After a few months, not only did I stop fretting about my BBC non-commission but I grew lazy about retrieving script copies I had distributed to potential lovers of the Next Thing in Television. At some point I released a copy to a producer friend who gave it to some other producers. For some reason that is probably uncomfortably seated in issues of personal psychology I contrived not to realise that the master copy of ‘Lots’ was now out of my possession. A few years later I started, as I often do with pieces of my writing that I’m fond of, running through scenes from ‘Lots’ in an idle manner in my head.
My recollections were, perforce, approximate. I recalled writing a scene in which a character wishes that she had had a brother. Moments later there is a knock at the door. It is her brother. They embrace exultantly. That night they curl up together in bed, in a nice way. I also remembered Max and Jean and Anna driving through America in a car they had been given (everything they needed came to them – their desire was all). They had been driving at night and had not been able, therefore, to examine the car. When day broke, Max said “The car is red.” I liked that line very much. I remembered other things in the script and even had vague recollections of the second script, ‘Jean Pool’, the one I wrote because I was told to. I realised that I would very much like to see these scripts again but I could not remember where they had gone.

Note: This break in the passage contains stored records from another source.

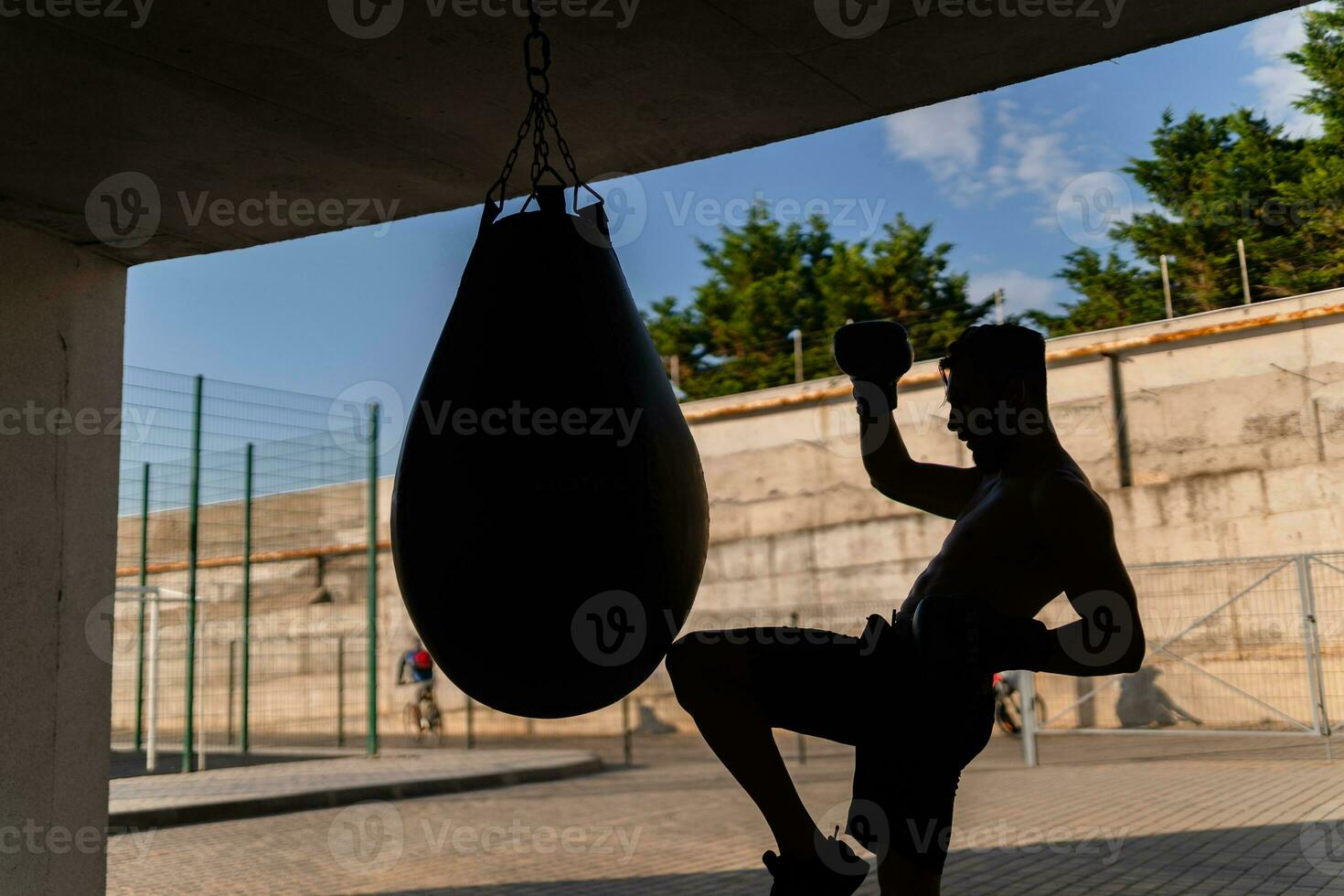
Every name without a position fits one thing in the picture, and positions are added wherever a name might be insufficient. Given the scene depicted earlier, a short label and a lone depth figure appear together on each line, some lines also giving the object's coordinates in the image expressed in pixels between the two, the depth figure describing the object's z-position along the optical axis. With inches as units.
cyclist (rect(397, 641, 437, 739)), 715.4
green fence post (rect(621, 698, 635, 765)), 558.9
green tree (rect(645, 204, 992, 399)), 1216.2
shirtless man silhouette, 99.4
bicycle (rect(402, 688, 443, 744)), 721.0
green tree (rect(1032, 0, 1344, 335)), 844.6
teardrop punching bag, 102.0
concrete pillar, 178.4
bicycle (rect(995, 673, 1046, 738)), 579.8
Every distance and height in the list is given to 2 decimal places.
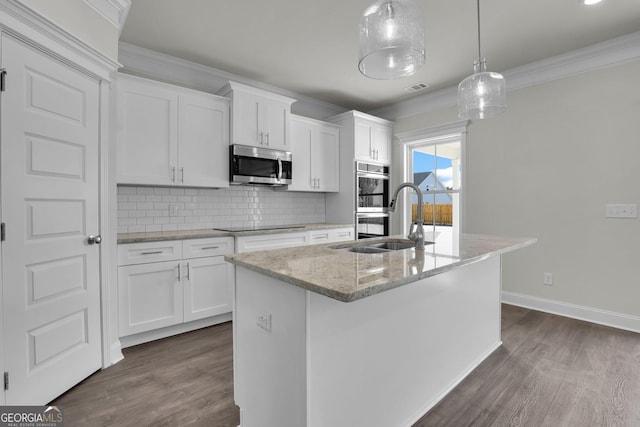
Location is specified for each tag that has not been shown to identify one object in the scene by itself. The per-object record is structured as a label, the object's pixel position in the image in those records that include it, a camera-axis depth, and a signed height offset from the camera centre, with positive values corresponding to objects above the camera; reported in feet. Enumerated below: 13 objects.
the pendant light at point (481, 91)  6.28 +2.48
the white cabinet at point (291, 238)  10.20 -0.95
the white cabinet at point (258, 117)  10.77 +3.54
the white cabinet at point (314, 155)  13.01 +2.57
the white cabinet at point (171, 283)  8.18 -1.96
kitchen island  3.76 -1.77
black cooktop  10.81 -0.55
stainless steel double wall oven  14.23 +0.61
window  13.47 +1.91
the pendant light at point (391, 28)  4.22 +2.54
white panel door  5.24 -0.16
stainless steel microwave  10.75 +1.75
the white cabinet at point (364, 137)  14.01 +3.56
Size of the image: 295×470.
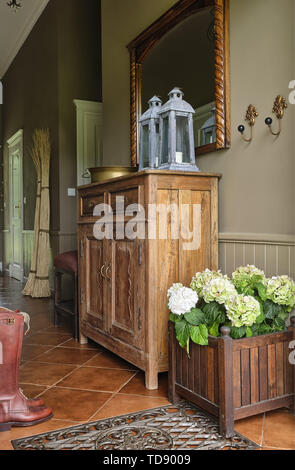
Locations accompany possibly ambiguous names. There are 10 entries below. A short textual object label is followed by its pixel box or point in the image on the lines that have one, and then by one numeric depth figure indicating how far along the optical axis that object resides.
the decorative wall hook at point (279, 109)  1.96
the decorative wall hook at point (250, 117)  2.15
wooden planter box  1.62
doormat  1.56
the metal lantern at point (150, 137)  2.62
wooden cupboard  2.16
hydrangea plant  1.69
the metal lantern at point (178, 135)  2.39
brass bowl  2.79
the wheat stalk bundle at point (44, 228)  5.07
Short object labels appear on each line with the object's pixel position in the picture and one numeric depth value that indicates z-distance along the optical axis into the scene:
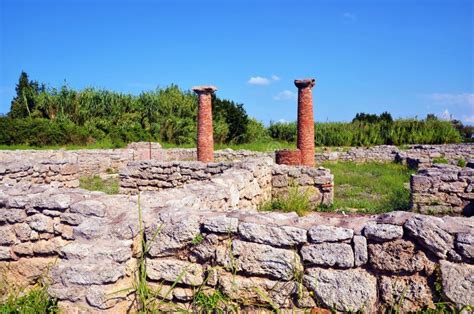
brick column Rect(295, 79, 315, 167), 12.75
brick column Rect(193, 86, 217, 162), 12.52
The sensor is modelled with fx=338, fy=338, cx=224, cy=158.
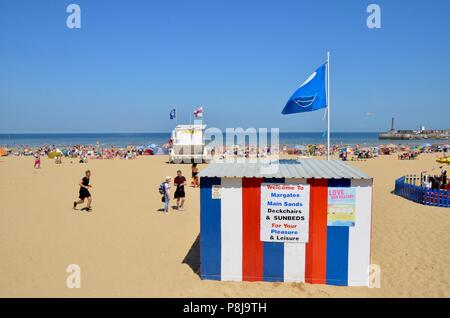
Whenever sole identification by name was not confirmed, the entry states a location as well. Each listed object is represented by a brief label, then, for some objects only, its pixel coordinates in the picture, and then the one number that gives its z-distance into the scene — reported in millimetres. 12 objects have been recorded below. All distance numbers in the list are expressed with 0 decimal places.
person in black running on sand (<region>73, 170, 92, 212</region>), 10836
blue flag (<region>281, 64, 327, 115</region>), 7352
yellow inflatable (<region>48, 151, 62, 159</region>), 33322
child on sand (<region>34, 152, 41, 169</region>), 24059
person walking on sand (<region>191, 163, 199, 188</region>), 15861
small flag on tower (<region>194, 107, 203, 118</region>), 25578
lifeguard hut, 27141
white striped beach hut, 5801
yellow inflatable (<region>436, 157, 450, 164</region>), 18812
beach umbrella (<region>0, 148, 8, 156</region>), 37741
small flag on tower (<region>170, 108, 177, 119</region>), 28500
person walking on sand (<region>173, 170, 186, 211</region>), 11060
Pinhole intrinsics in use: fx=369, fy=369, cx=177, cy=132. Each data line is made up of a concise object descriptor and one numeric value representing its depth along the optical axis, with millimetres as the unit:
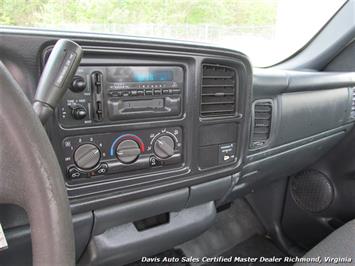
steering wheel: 462
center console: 834
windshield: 951
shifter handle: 569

I wanted to see them, in part, because I regarded them as a link between two worlds of writing. Before ‘Lots’, written in 1983, I had written almost exclusively for Lumiere & Son. Because the company was ‘on the fringe’, ‘experimental’, ‘small scale’ and modestly funded, we could do what we wanted. Nobody cared. At the point of writing ‘Lots’ I was in transition. I had started doing some journalism for papers and magazines and I was drawn thereby to the idea that my plays might achieve, as broadcast events, the national exposure that some of my journalism had, relatively effortlessly, received. While this never really happened, I still felt that ‘Lost’ – as it begs to be anagrammatised – was the riskiest thing I had essayed for some years. As far as I was concerned, in its lack of compromise, ‘Lots’ was pure. When I thought about it I felt pure too.
Despite the fact that Hilary (see Episode 1) and I had enjoyed a long and close relationship, frequently characterised by the exchange of meaningful goods, I had no recollection whatsoever of giving her a copy of the script. In retrospect, considering that she is one of the more assiduous archivists of my acquaintance, I should, at least, have, perhaps, just mentioned the loss of ‘Lost’.